## How to complete this task
Your answer must contain each line of the data, copied exactly.

** Source data follows **

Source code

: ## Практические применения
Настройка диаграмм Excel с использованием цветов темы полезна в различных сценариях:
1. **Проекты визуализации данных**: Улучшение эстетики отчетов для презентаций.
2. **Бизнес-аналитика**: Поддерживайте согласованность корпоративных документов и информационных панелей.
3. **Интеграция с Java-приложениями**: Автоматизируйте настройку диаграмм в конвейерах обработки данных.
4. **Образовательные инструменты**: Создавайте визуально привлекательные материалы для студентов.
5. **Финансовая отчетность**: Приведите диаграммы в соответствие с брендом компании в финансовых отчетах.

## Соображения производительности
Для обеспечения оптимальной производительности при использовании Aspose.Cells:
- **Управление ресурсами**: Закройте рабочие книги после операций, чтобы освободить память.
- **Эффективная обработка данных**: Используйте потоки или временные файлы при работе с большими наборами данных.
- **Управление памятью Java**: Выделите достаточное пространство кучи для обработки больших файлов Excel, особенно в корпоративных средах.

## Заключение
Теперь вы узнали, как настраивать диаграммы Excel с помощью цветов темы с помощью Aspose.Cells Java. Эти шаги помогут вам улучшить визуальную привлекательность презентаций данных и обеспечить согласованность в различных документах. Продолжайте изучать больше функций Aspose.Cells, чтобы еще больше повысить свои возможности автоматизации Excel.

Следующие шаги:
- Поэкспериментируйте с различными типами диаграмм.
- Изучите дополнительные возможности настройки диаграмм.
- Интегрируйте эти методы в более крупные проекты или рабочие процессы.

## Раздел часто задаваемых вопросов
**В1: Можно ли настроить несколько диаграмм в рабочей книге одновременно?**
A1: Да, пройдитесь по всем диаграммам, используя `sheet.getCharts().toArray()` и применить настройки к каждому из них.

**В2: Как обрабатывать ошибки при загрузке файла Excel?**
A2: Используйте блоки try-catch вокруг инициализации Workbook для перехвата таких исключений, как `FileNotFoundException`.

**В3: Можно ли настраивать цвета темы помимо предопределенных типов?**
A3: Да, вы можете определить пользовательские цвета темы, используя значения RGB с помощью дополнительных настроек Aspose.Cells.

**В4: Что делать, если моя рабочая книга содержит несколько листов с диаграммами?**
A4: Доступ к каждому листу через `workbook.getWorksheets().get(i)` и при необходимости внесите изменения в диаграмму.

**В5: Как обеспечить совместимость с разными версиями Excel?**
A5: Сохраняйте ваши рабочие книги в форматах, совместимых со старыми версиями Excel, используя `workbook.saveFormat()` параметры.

** End of Source data **

## Answer for this exercise
Source code

: ## Практические применения
Настройка диаграмм Excel с использованием цветов темы полезна в различных сценариях:
1. **Проекты визуализации данных**: Улучшение эстетики отчетов для презентаций.
2. **Бизнес-аналитика**: Поддерживайте согласованность корпоративных документов и информационных панелей.
3. **Интеграция с Java-приложениями**: Автоматизируйте настройку диаграмм в конвейерах обработки данных.
4. **Образовательные инструменты**: Создавайте визуально привлекательные материалы для студентов.
5. **Финансовая отчетность**: Приведите диаграммы в соответствие с брендом компании в финансовых отчетах.

## Соображения производительности
Для обеспечения оптимальной производительности при использовании Aspose.Cells:
- **Управление ресурсами**: Закройте рабочие книги после операций, чтобы освободить память.
- **Эффективная обработка данных**: Используйте потоки или временные файлы при работе с большими наборами данных.
- **Управление памятью Java**: Выделите достаточное пространство кучи для обработки больших файлов Excel, особенно в корпоративных средах.

## Заключение
Теперь вы узнали, как настраивать диаграммы Excel с помощью цветов темы с помощью Aspose.Cells Java. Эти шаги помогут вам улучшить визуальную привлекательность презентаций данных и обеспечить согласованность в различных документах. Продолжайте изучать больше функций Aspose.Cells, чтобы еще больше повысить свои возможности автоматизации Excel.

Следующие шаги:
- Поэкспериментируйте с различными типами диаграмм.
- Изучите дополнительные возможности настройки диаграмм.
- Интегрируйте эти методы в более крупные проекты или рабочие процессы.

## Раздел часто задаваемых вопросов
**В1: Можно ли настроить несколько диаграмм в рабочей книге одновременно?**
A1: Да, пройдитесь по всем диаграммам, используя `sheet.getCharts().toArray()` и применить настройки к каждому из них.

**В2: Как обрабатывать ошибки при загрузке файла Excel?**
A2: Используйте блоки try-catch вокруг инициализации Workbook для перехвата таких исключений, как `FileNotFoundException`.

**В3: Можно ли настраивать цвета темы помимо предопределенных типов?**
A3: Да, вы можете определить пользовательские цвета темы, используя значения RGB с помощью дополнительных настроек Aspose.Cells.

**В4: Что делать, если моя рабочая книга содержит несколько листов с диаграммами?**
A4: Доступ к каждому листу через `workbook.getWorksheets().get(i)` и при необходимости внесите изменения в диаграмму.

**В5: Как обеспечить совместимость с разными версиями Excel?**
A5: Сохраняйте ваши рабочие книги в форматах, совместимых со старыми версиями Excel, используя `workbook.saveFormat()` параметры.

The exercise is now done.